Record set -
BEGIN

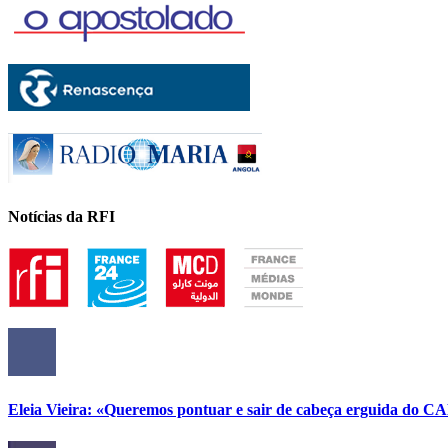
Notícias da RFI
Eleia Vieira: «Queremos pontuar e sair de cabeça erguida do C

END
BEGIN

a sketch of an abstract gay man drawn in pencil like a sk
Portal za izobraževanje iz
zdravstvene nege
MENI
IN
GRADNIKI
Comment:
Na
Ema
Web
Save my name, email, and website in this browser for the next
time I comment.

END

What you should do - The listing above holds a line with "Notícias da RFI" and a line with "erguida do C". Print the stretch from the first through the second, exactly and alone.

Answer to this problem -
Notícias da RFI
Eleia Vieira: «Queremos pontuar e sair de cabeça erguida do C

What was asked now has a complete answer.